*PAGE EXCERPT*.
━━━━━━━━━━━━━━━━

Single by Ash

from the album 1977
- B-side: "Day of the Triffids",; "Luther Ingo's Star Cruiser";
- Released: 20 March 1995
- Recorded: 27 December 1994
- Genre: Power pop; pop-punk;
- Length: 2:17
- Label: Infectious
- Songwriter(s): Tim Wheeler
- Producer(s): Owen Morris

Ash singles chronology
| "Uncle Pat" (1994) | "Kung Fu" (1995) | "Girl from Mars" (1995) |

= Kung Fu (Ash song) =

"Kung Fu" is a song by the band Ash, released as the first single from their album, 1977. It was released in March 1995 as a CD single, limited edition 7-inch, and standard 7-inch vinyl. The song was written by Tim Wheeler and produced by Owen Morris.

==Writing and recording==
The song was written by Tim Wheeler in five minutes on Boxing Day 1994 at Belfast International Airport and recorded in one take on the following day. The song was recorded on the Verve's equipment, who were nearby recording their A Northern Soul album at the same time.

━━━━━━━━━━━━━━━━

*MATERIAL SHOWN*.
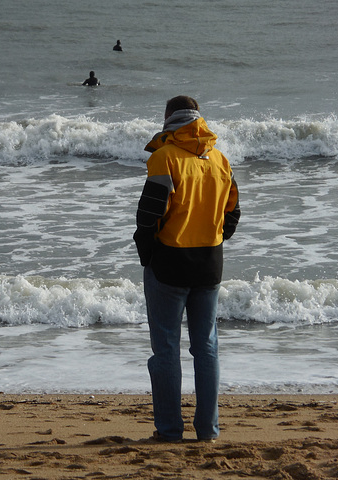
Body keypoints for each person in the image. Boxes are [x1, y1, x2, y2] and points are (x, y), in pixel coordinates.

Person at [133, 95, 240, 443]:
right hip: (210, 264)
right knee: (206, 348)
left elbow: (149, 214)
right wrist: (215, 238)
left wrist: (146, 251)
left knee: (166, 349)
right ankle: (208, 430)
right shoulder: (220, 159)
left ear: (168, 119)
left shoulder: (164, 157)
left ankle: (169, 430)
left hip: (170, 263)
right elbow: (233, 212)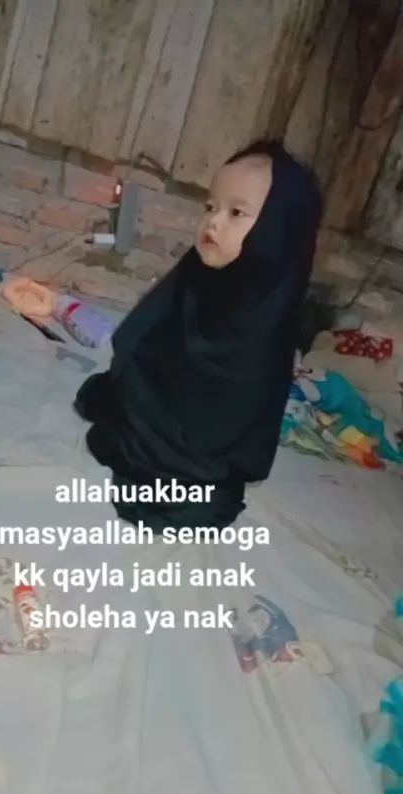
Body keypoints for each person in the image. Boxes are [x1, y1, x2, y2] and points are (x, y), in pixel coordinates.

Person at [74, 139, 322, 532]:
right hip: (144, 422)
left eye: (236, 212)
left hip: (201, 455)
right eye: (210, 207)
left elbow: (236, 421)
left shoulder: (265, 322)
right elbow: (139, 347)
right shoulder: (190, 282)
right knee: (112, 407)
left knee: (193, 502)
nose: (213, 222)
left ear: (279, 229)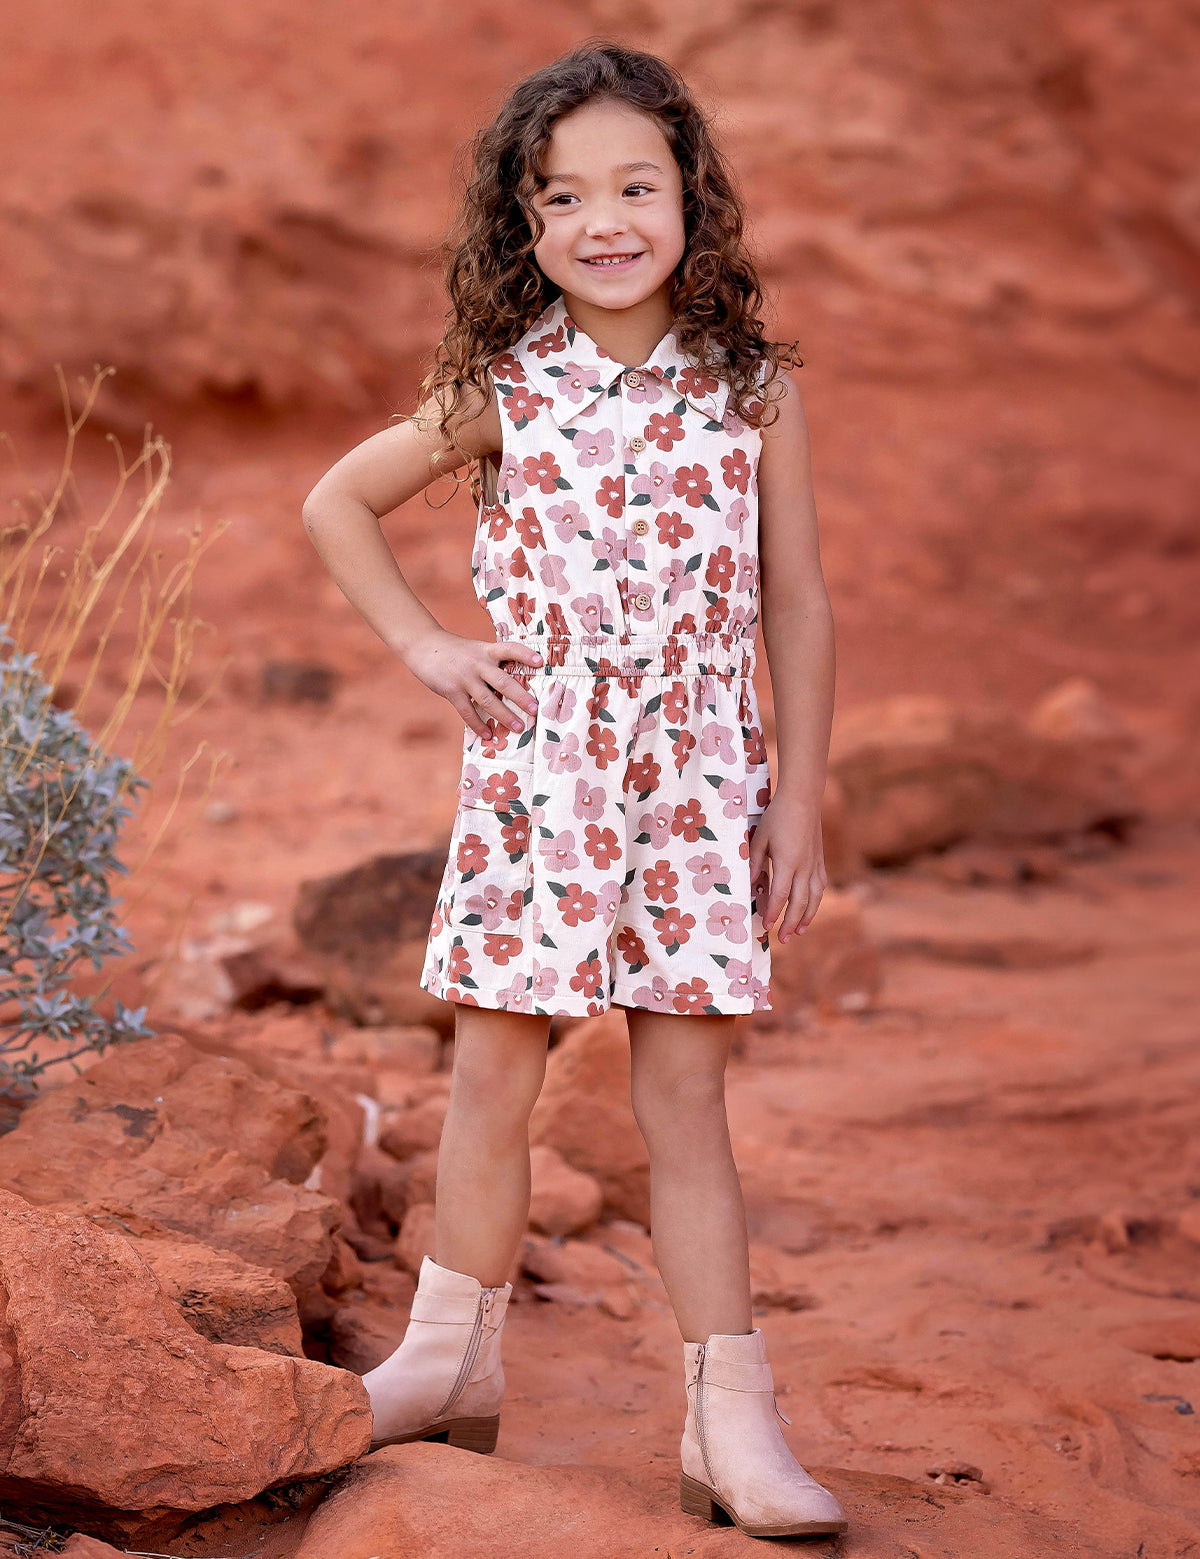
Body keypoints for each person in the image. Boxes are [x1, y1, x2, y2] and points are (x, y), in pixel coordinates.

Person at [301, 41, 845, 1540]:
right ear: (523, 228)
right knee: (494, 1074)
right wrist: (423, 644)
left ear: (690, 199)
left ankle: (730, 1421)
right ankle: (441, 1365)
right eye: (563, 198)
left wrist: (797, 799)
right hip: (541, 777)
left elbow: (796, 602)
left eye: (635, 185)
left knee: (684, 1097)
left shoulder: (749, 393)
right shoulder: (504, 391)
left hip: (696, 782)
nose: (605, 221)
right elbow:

━━━━━━━━━━━━━━━━

Please continue the article on the Ash song "Kung Fu" from the point where it stops. This material has nothing to do with what you are asked to do.

The song lyrics reference martial arts movie star Jackie Chan and the song was used in the advertising and during the bloopers at the end of the American release of Chan's film Rumble in the Bronx. Additionally, the song's intro is a sample from kung-fu flick Close Encounters of the Spooky Kind, starring Sammo Hung, which was being shown as part of a Channel 4 Kung-Fu film season shown over Christmas of that year. It is Hung's voice that can be heard in the sample.

When performed live, "Kung Fu" traditionally closed the band's sets in a two-minute rendition but was later moved to an earlier slot in the setlist. On the Nu-Clear Sounds tour, it ran to around 5 minutes, with a DJ filling the song with martial arts and computer game noises. Live versions of the song appear on the Barbie 7” EP and the Ash album Live at the Wireless.

The song appears on 1977, Intergalactic Sonic 7″s, Ash's first greatest hits collection, and the Tokyo Blitz DVD. The song appeared with Ash's earlier single "Jack Names the Planets" on the film soundtrack of Angus.

==B-sides==
The single was backed with two B-sides. The first B-side, "Day of the Triffids", tells an apocalyptic story of an invasion by aliens, and appears on the Cosmic Debris B-sides collection. It also appears on the US version of Trailer.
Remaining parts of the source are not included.